Он настаивал на том, чтобы она вновь поступала в университет. Искал знакомых на историческом факультете. Пытался через свои прежние связи выйти на историков и искусствоведов, которые могли бы стать для нее репетиторами. Купил ей два дорогих, роскошных альбома – «Живопись Босха» и «Русскую икону». Ждал случая вместе их просмотреть. Он тратил на нее деньги, радостно, не считая, транжиря свой небольшой скопившийся запас.

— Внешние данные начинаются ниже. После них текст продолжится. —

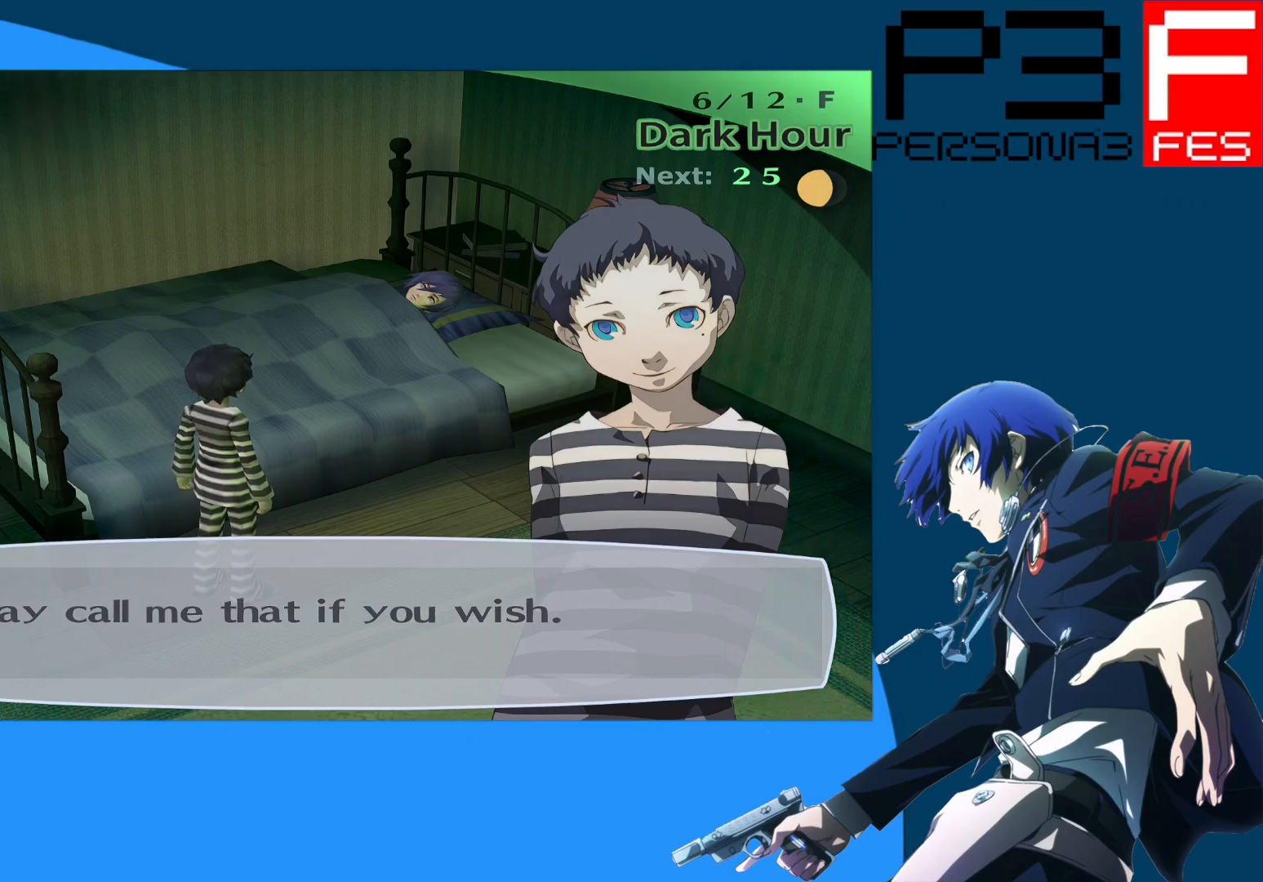
{"buttons": [], "left_stick": "center", "right_stick": "center", "events": []}
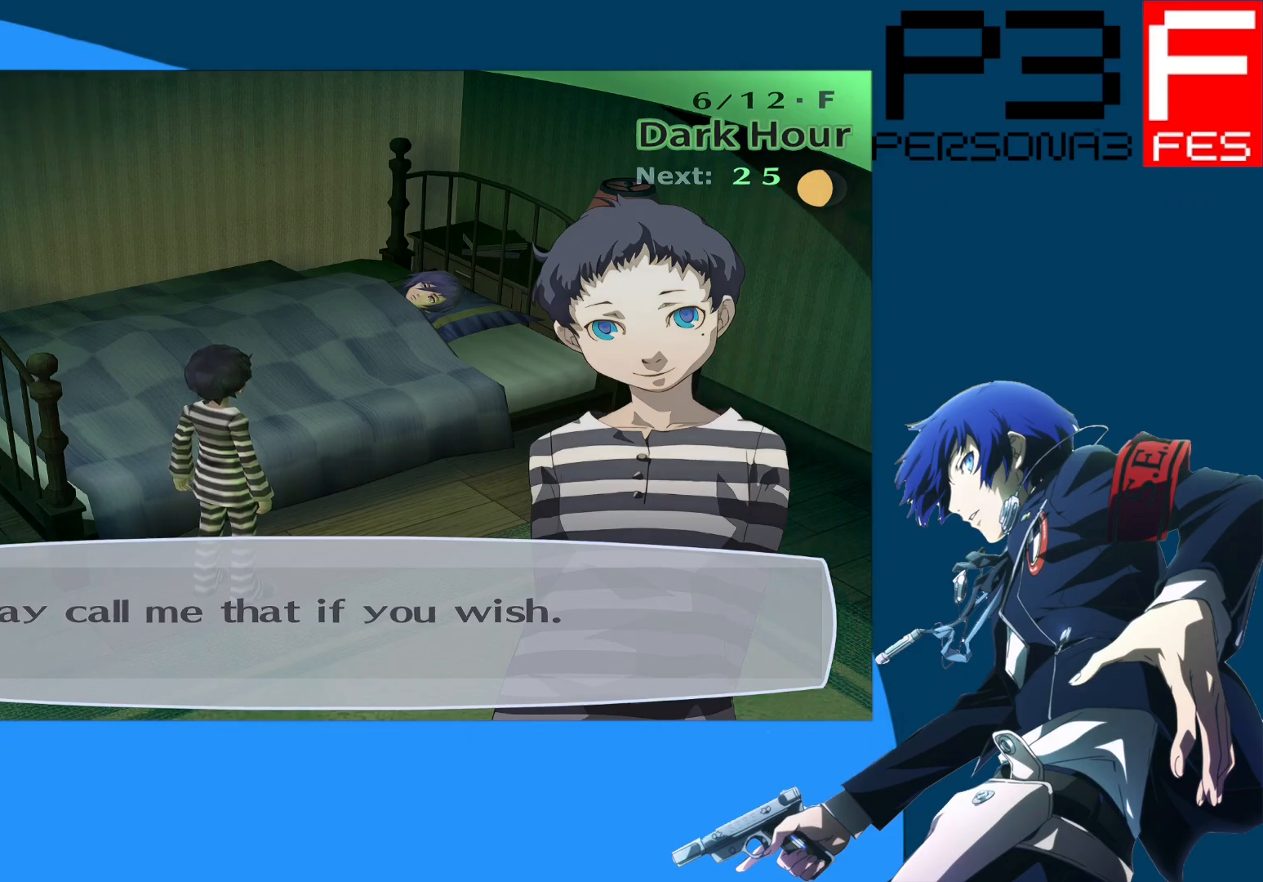
{"buttons": [], "left_stick": "center", "right_stick": "center", "events": []}
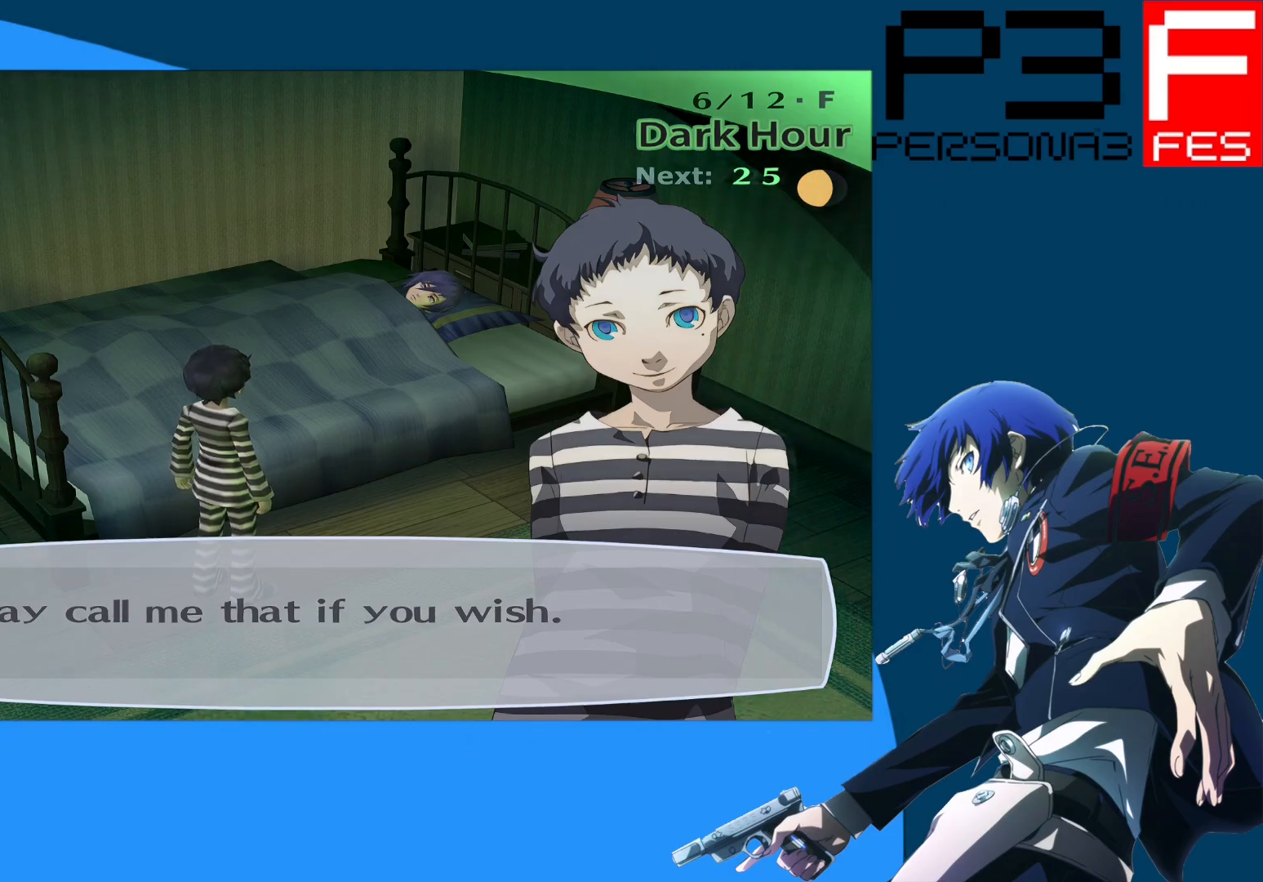
{"buttons": [], "left_stick": "center", "right_stick": "center", "events": [[317, "A", "down"], [500, "A", "up"]]}
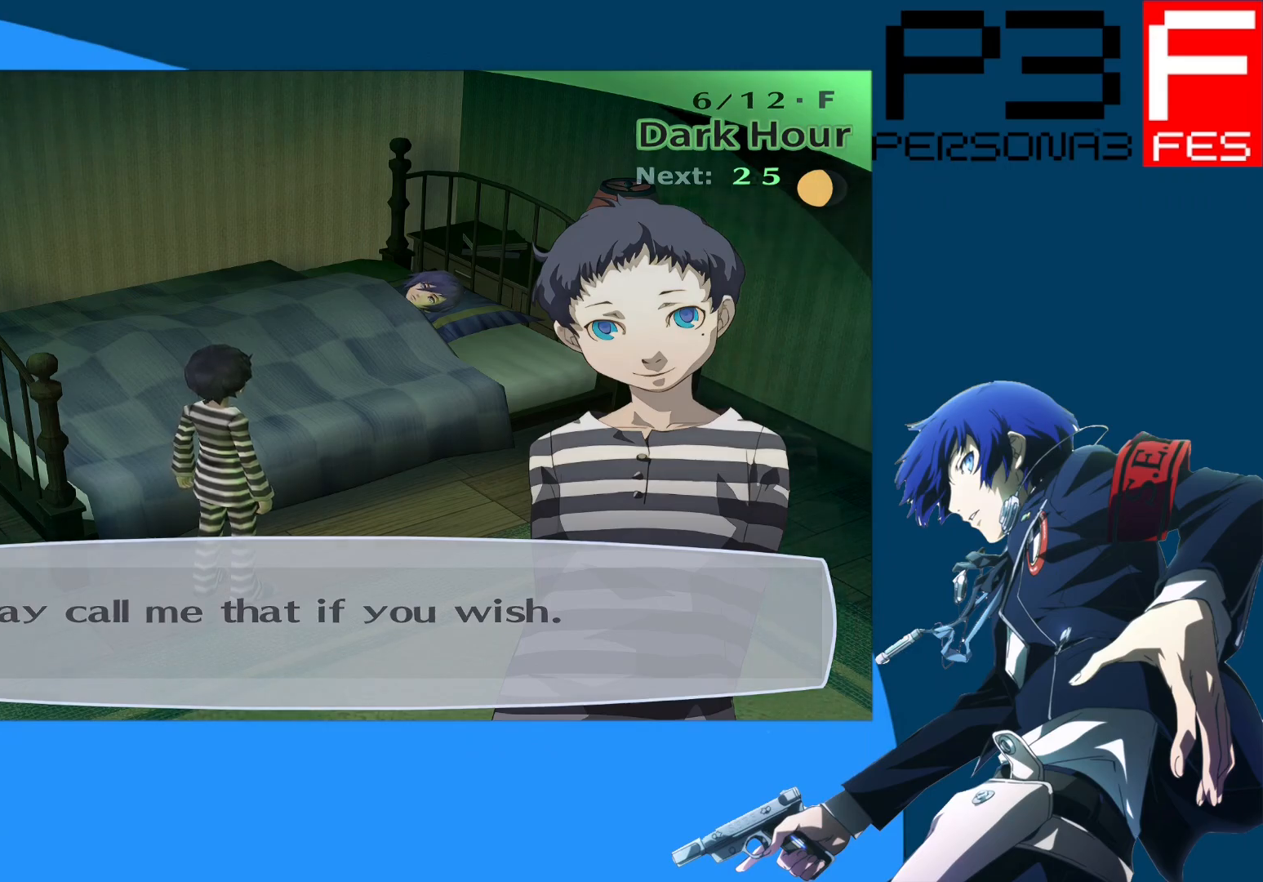
{"buttons": [], "left_stick": "center", "right_stick": "center", "events": []}
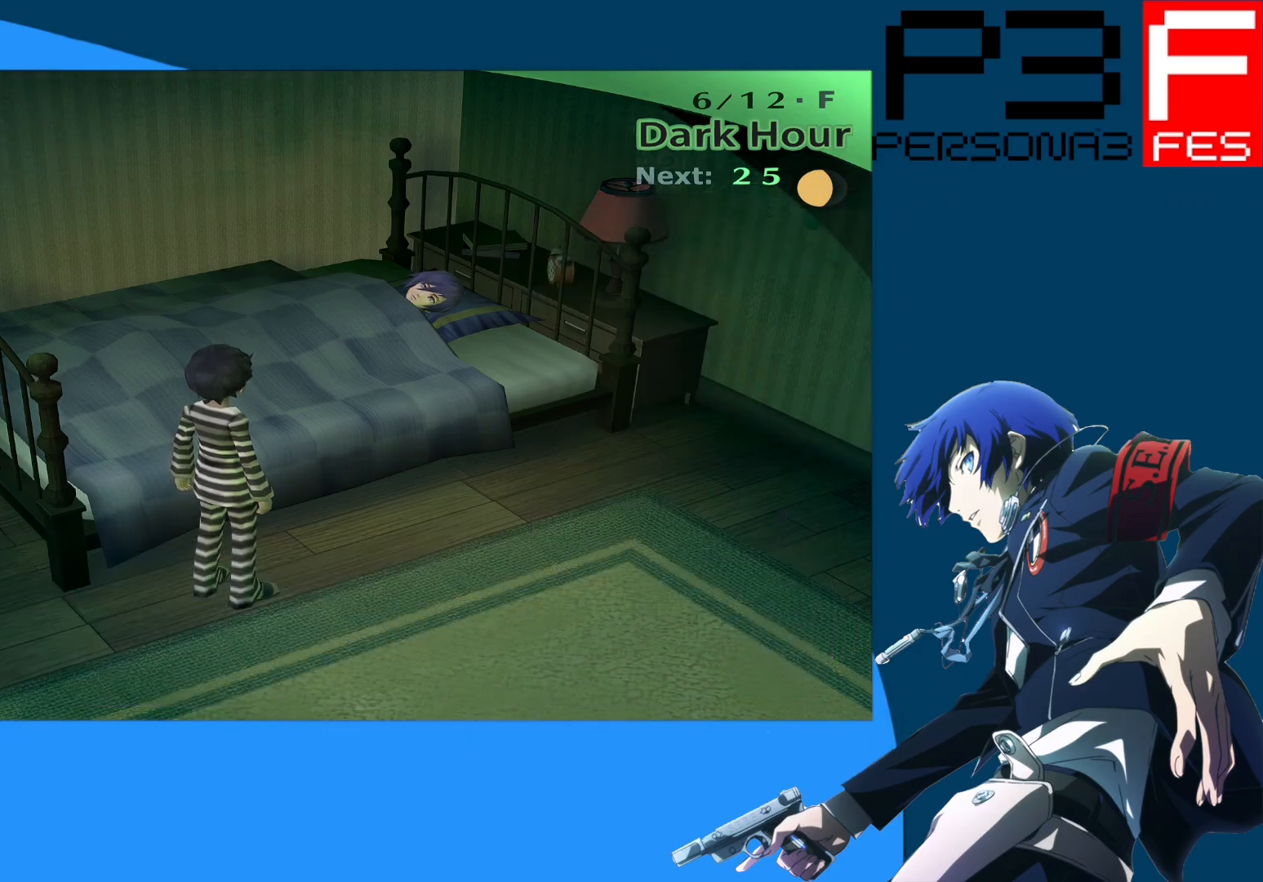
{"buttons": [], "left_stick": "center", "right_stick": "center", "events": []}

Днем они гуляли, изучали Москву, как огромную каменную книгу, перелистывая ее резные раскрашенные страницы. Например, однажды, сев в машину, они объехали все знаменитые московские памятники. Вдоль Тверской – Маяковскому, Горькому, Пушкину и Юрию Долгорукому. По бульварному кольцу – Тимирязеву, Гоголю, Есенину и Высоцкому. Клыковские – Жукову и святителям Кириллу и Мефодию. Восставшим рабочим – на Баррикадной. Особенно ее поразил памятник Достоевскому у старинных чахоточных клиник, стоявший среди густых деревьев, в больничном халате, с голым плечом, в ночных шлепанцах, словно он выскочил на ветер и дождь в приступе безумия.
В другой раз они объехали московские монастыри: Даниловский, Новодевичий, Донской, Андроников, Симонов, Крутицкое подворье, и, утомившись, отдыхали в Новоспасском монастыре, среди цветочных клумб, глядя на розовые стены, потупившихся проходивших мимо монахов, слушая медленные сочные звоны, словно душистые тяжелые копны опадали на землю с высокой растреллиевской колокольни.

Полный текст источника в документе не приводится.